» What the task asks
Show every line from the data below that includes "name".

--- START ---

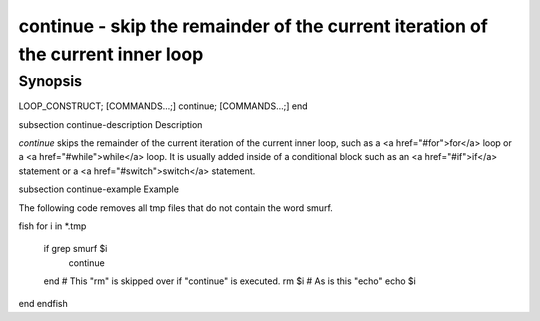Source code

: continue - skip the remainder of the current iteration of the current inner loop
==========================================

Synopsis
--------

LOOP_CONSTRUCT; [COMMANDS...;] continue; [COMMANDS...;] end


\subsection continue-description Description

`continue` skips the remainder of the current iteration of the current inner loop, such as a <a href="#for">for</a> loop or a <a href="#while">while</a> loop. It is usually added inside of a conditional block such as an <a href="#if">if</a> statement or a <a href="#switch">switch</a> statement.

\subsection continue-example Example

The following code removes all tmp files that do not contain the word smurf.

\fish
for i in *.tmp
    if grep smurf $i
        continue
    end
    # This "rm" is skipped over if "continue" is executed.
    rm $i
    # As is this "echo"
    echo $i
end
\endfish
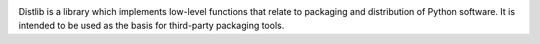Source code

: .. image:: https://travis-ci.org/vsajip/distlib.svg

.. image:: https://coveralls.io/repos/vsajip/distlib/badge.svg

Distlib is a library which implements low-level functions that relate to
packaging and distribution of Python software. It is intended to be used as the
basis for third-party packaging tools.

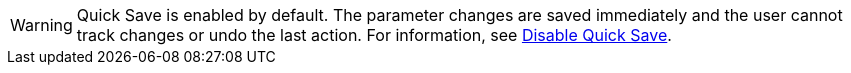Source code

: ////
; Copyright (c) uib gmbh (www.uib.de)
; This documentation is owned by uib
; and published under the german creative commons by-sa license
; see:
; https://creativecommons.org/licenses/by-sa/3.0/de/
; https://creativecommons.org/licenses/by-sa/3.0/de/legalcode
; english:
; https://creativecommons.org/licenses/by-sa/3.0/
; https://creativecommons.org/licenses/by-sa/3.0/legalcode
;
; credits: https://www.opsi.org/credits/
////

:Author:    uib gmbh
:Email:     info@uib.de
:Revision:  4.1
:toclevels: 6
:doctype:   book

// This file contains parts for the main documentation to be included (to reduce multiple written sections)
// usage example: include::partials.adoc[tags=warn_quicksave]


// tag::warn_quicksave[]
WARNING: Quick Save is enabled by default. 
The parameter changes are saved immediately and the user cannot track changes or undo the last action. 
For information, see xref:opsi-manual-opsiwebgui-settings-quicksave-disable[Disable Quick Save].

// end::warn_quicksave[]


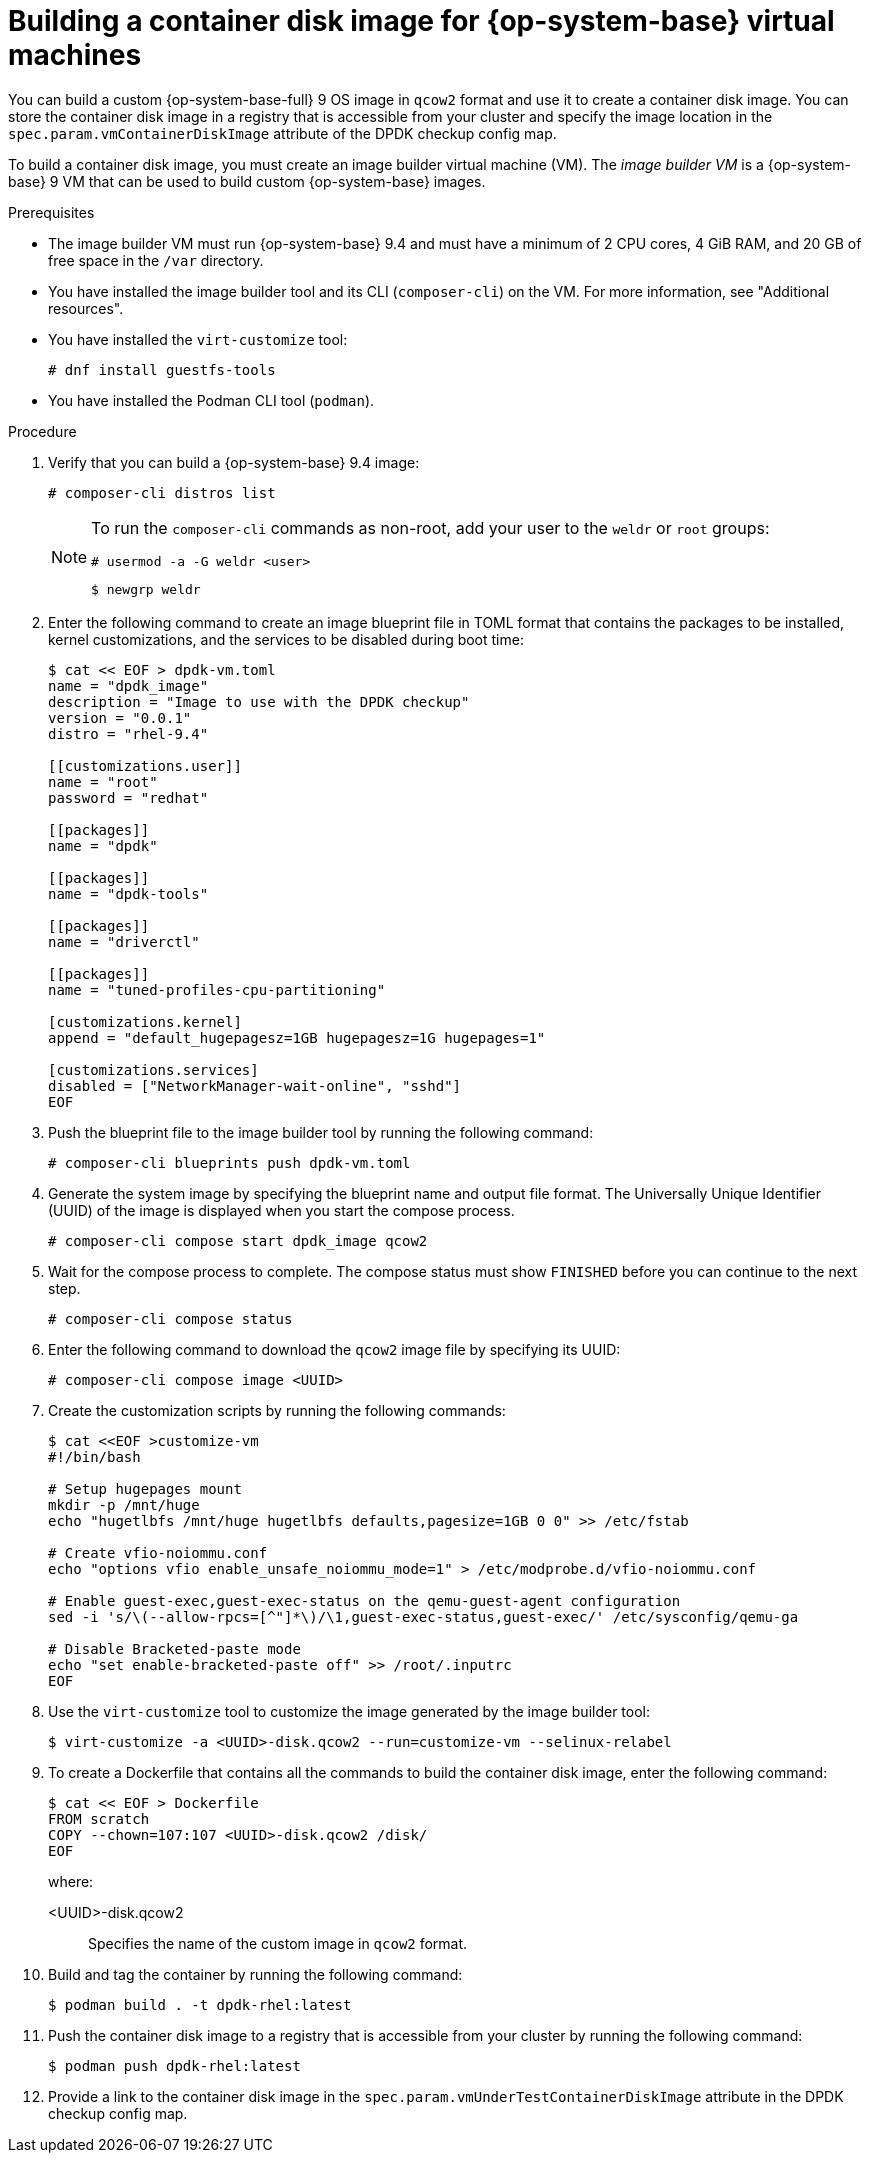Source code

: // Module included in the following assemblies:
//
// * virt//support/monitoring/virt-running-cluster-checkups.adoc

:_mod-docs-content-type: PROCEDURE
[id="virt-building-vm-containerdisk-image_{context}"]
= Building a container disk image for {op-system-base} virtual machines

You can build a custom {op-system-base-full} 9 OS image in `qcow2` format and use it to create a container disk image. You can store the container disk image in a registry that is accessible from your cluster and specify the image location in the `spec.param.vmContainerDiskImage` attribute of the DPDK checkup config map.

To build a container disk image, you must create an image builder virtual machine (VM). The _image builder VM_ is a {op-system-base} 9 VM that can be used to build custom {op-system-base} images.

.Prerequisites
* The image builder VM must run {op-system-base} 9.4 and must have a minimum of 2 CPU cores, 4 GiB RAM, and 20 GB of free space in the `/var` directory.
* You have installed the image builder tool and its CLI (`composer-cli`) on the VM. For more information, see "Additional resources".
* You have installed the `virt-customize` tool:
+
[source,terminal]
----
# dnf install guestfs-tools
----
* You have installed the Podman CLI tool (`podman`).

.Procedure

. Verify that you can build a {op-system-base} 9.4 image:
+
[source,terminal]
----
# composer-cli distros list
----
+
[NOTE]
====
To run the `composer-cli` commands as non-root, add your user to the `weldr` or `root` groups:

[source,terminal]
----
# usermod -a -G weldr <user>
----
[source,terminal]
----
$ newgrp weldr
----
====

. Enter the following command to create an image blueprint file in TOML format that contains the packages to be installed, kernel customizations, and the services to be disabled during boot time:
+
[source,terminal]
----
$ cat << EOF > dpdk-vm.toml
name = "dpdk_image"
description = "Image to use with the DPDK checkup"
version = "0.0.1"
distro = "rhel-9.4"

[[customizations.user]]
name = "root"
password = "redhat"

[[packages]]
name = "dpdk"

[[packages]]
name = "dpdk-tools"

[[packages]]
name = "driverctl"

[[packages]]
name = "tuned-profiles-cpu-partitioning"

[customizations.kernel]
append = "default_hugepagesz=1GB hugepagesz=1G hugepages=1"

[customizations.services]
disabled = ["NetworkManager-wait-online", "sshd"]
EOF
----

. Push the blueprint file to the image builder tool by running the following command:
+
[source,terminal]
----
# composer-cli blueprints push dpdk-vm.toml
----

. Generate the system image by specifying the blueprint name and output file format. The Universally Unique Identifier (UUID) of the image is displayed when you start the compose process.
+
[source,terminal]
----
# composer-cli compose start dpdk_image qcow2
----

. Wait for the compose process to complete. The compose status must show `FINISHED` before you can continue to the next step.
+
[source,terminal]
----
# composer-cli compose status
----

. Enter the following command to download the `qcow2` image file by specifying its UUID:
+
[source,terminal]
----
# composer-cli compose image <UUID>
----

. Create the customization scripts by running the following commands:
+
[source,terminal]
----
$ cat <<EOF >customize-vm
#!/bin/bash

# Setup hugepages mount
mkdir -p /mnt/huge
echo "hugetlbfs /mnt/huge hugetlbfs defaults,pagesize=1GB 0 0" >> /etc/fstab

# Create vfio-noiommu.conf
echo "options vfio enable_unsafe_noiommu_mode=1" > /etc/modprobe.d/vfio-noiommu.conf

# Enable guest-exec,guest-exec-status on the qemu-guest-agent configuration
sed -i 's/\(--allow-rpcs=[^"]*\)/\1,guest-exec-status,guest-exec/' /etc/sysconfig/qemu-ga

# Disable Bracketed-paste mode
echo "set enable-bracketed-paste off" >> /root/.inputrc
EOF
----

. Use the `virt-customize` tool to customize the image generated by the image builder tool:
+
[source,terminal]
----
$ virt-customize -a <UUID>-disk.qcow2 --run=customize-vm --selinux-relabel
----

. To create a Dockerfile that contains all the commands to build the container disk image, enter the following command:
+
[source,terminal]
----
$ cat << EOF > Dockerfile
FROM scratch
COPY --chown=107:107 <UUID>-disk.qcow2 /disk/
EOF
----
+
where:

<UUID>-disk.qcow2:: Specifies the name of the custom image in `qcow2` format.

. Build and tag the container by running the following command:
+
[source,terminal]
----
$ podman build . -t dpdk-rhel:latest
----

. Push the container disk image to a registry that is accessible from your cluster by running the following command:
+
[source,terminal]
----
$ podman push dpdk-rhel:latest
----

. Provide a link to the container disk image in the `spec.param.vmUnderTestContainerDiskImage` attribute in the DPDK checkup config map.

--- END ---

» Answer below
name = "dpdk_image"
name = "root"
name = "dpdk"
name = "dpdk-tools"
name = "driverctl"
name = "tuned-profiles-cpu-partitioning"
. Generate the system image by specifying the blueprint name and output file format. The Universally Unique Identifier (UUID) of the image is displayed when you start the compose process.
<UUID>-disk.qcow2:: Specifies the name of the custom image in `qcow2` format.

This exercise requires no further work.